Publié il y a 3 ans - Mise à jour le 21.10.2020 - philippe-gavillet-de-peney - 2 min  - vu 2379 fois

ÉDITORIAL Le corps en saignant

S'il y a bien quelque chose que l'onde de choc causée par l'ignominieux assassinat de Samuel Paty a  (re)mis en lumière c'est la méfiance, la fracture, voire le désamour qui se sont installés au fur et à mesure du temps entre le corps enseignant et une frange de la population française. Et il est déjà bien loin le temps où des petites filles au destin tout tracé se destinaient majoritairement à devenir "Maîtresse ! comme la Maîtresse". Figure tutélaire, dépositaire du savoir, l'enseignant disposait alors d'une aura que personne n'aurait osé contester. Depuis, bien des biberons ont coulé et les parents de la génération Françoise Dolto ont élevé leur progéniture dans le concept de l'enfant roi. Avant, pour nombre d'entre eux, de faire le plus souvent demi tour au milieu du gué et de capituler devant les exigences, les caprices et les cris des juvéniles tyrans domestiques - une génération spontanée de surdoués, à l'analyse de leurs géniteurs. Ces mêmes terreurs aux dents de lait qui montrent les crocs et remettent en cause l'autorité parentale et dans la foulée celle de leurs enseignants que l'on n'hésite plus à menacer et frapper.

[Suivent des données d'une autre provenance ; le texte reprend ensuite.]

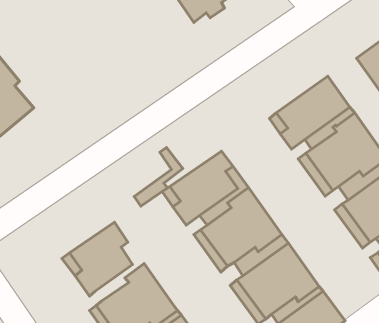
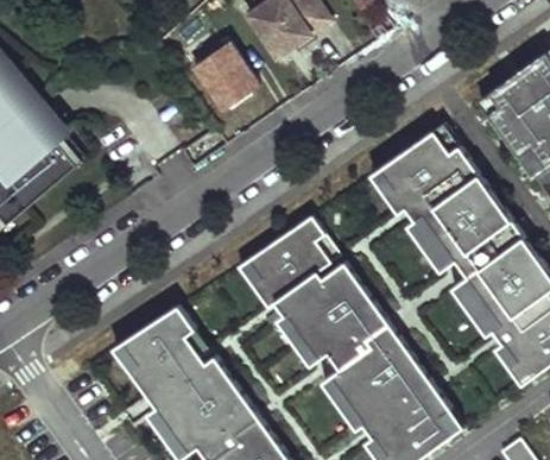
building: none -> [189,38,263,113]
building: [134,148,183,206] -> [153,329,214,402]

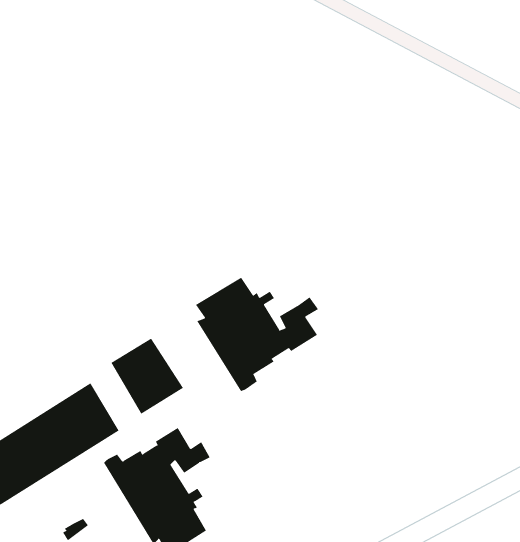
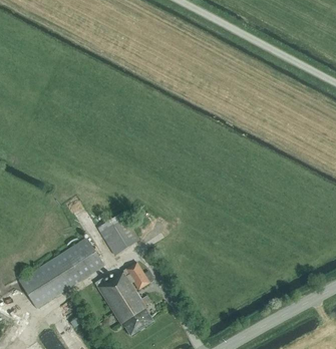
building: [195,277,319,392] -> none

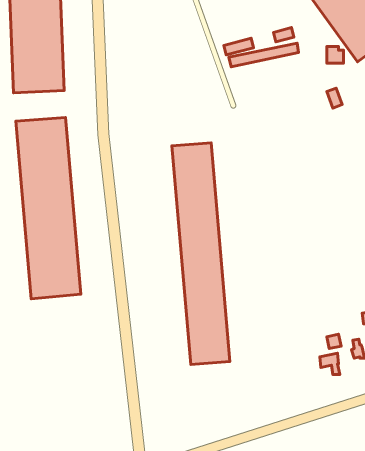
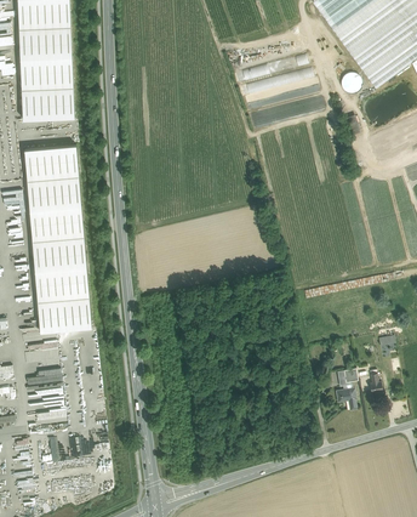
building: [172,143,230,364] -> none

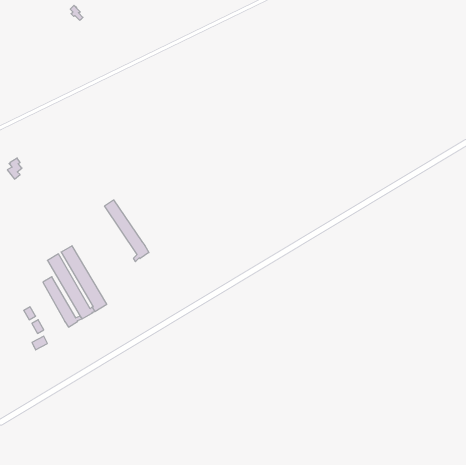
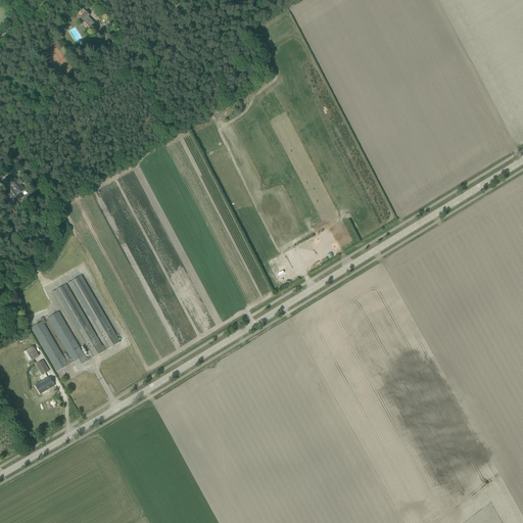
building: [105,200,149,262] -> none
building: none -> [31,319,73,370]

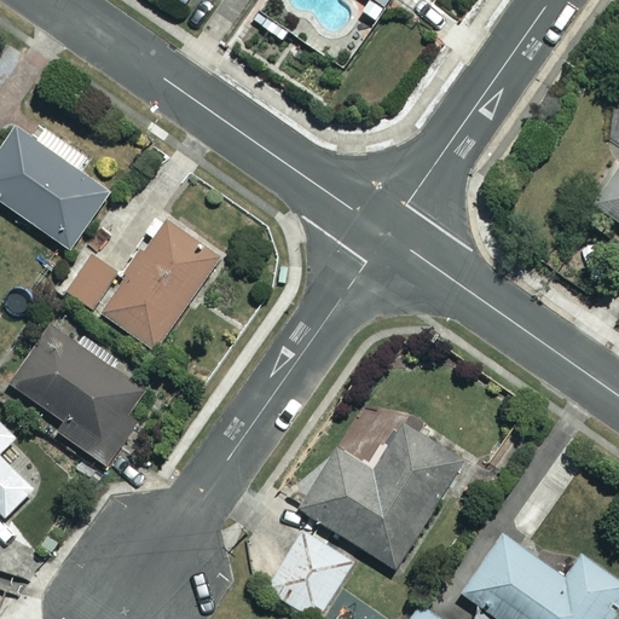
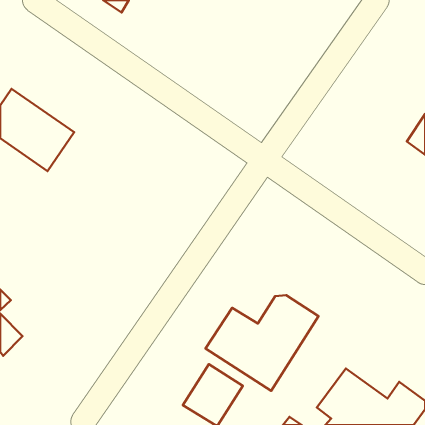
building: [68,219,219,349] -> none
building: [8,324,146,450] -> none

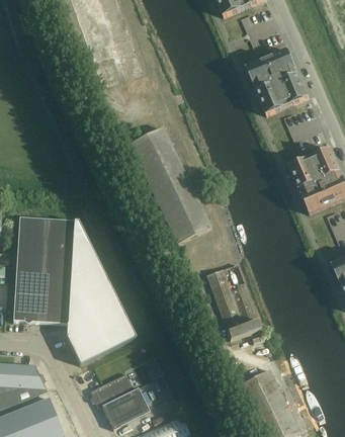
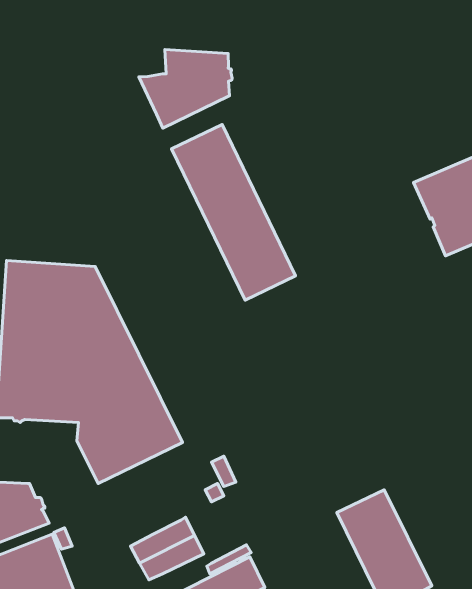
building: [246,49,309,115] -> none
building: none -> [139,50,232,128]
building: [206,268,260,339] -> none
building: [90,372,135,407] -> none

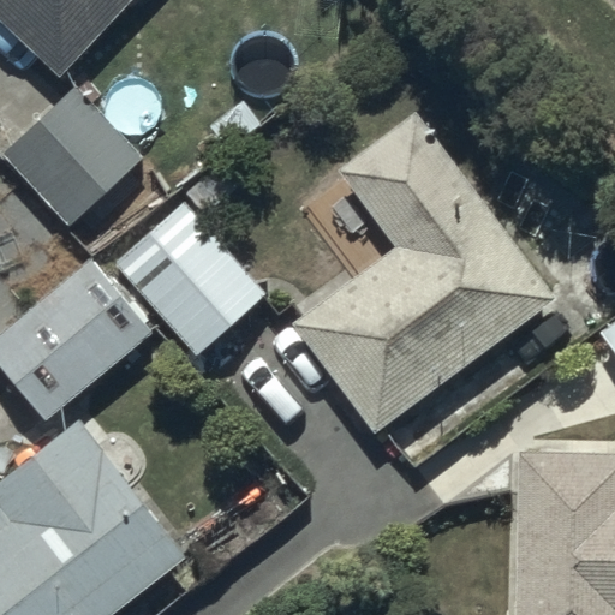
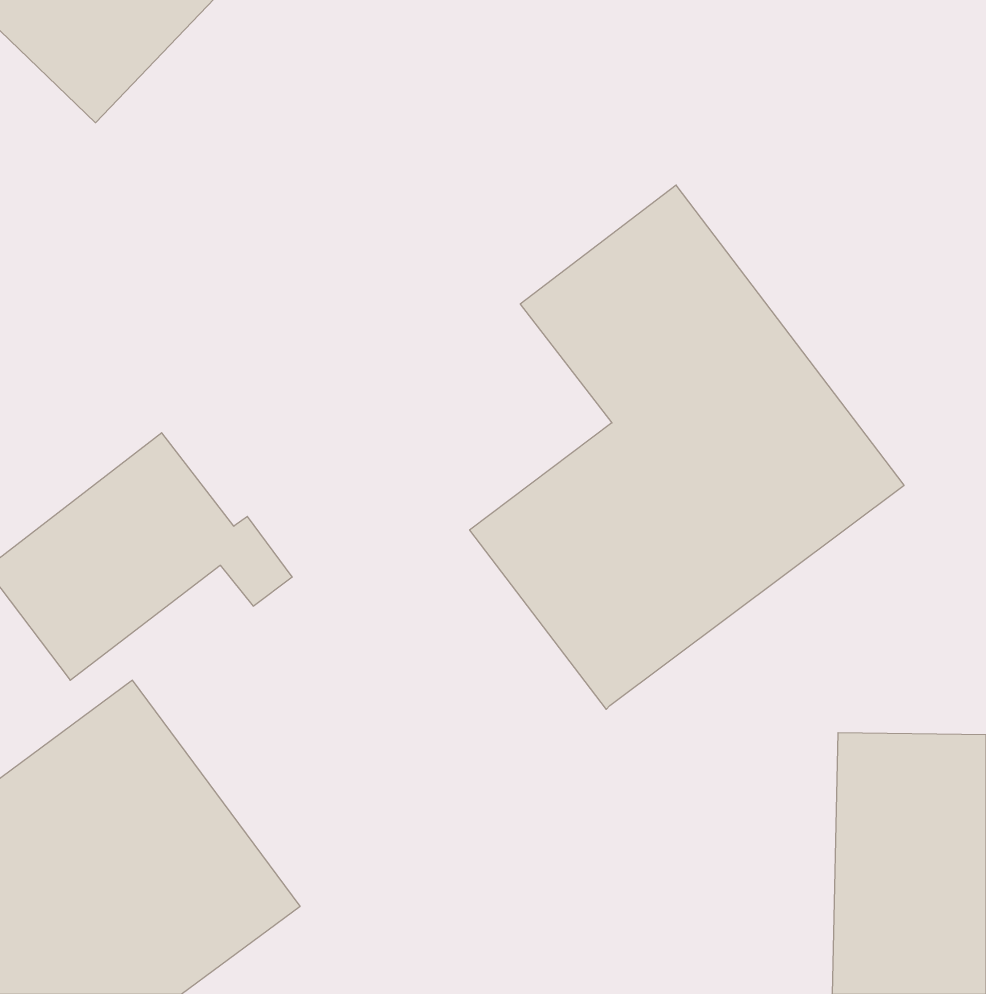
building: [17,83,142,209] -> none
building: [112,199,265,353] -> none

Régulièrement remis en cause dans leurs choix pédagogiques, parfois traînés en justice par des parents mécontents, les héritiers des Hussards noirs de la République en charge de dispenser l'instruction obligatoire, gratuite et laïque donnent parfois l'image d'une légion désabusée qui ne sait plus à quel saint se vouer et n'a malheureusement aucun levier à actionner pour inverser la vapeur si ce n'est son irréfragable engagement quotidien au service de sa vocation. Dommage et ils ne méritent pas ça. L'enseignement reste l'un des plus beaux métiers du monde, un véritable sacerdoce qui mérite un respect collégial, un ministère qui en aucun cas ne mérite qu'on le pratique le corps en saignant et l'âme en peine. Pas sûr qu'un hommage, fusse-t-il national, suffise à rendre tout ce qu'on lui doit et ce qu'on lui a pris à une corporation qui a pourtant - et continue- à beaucoup donner.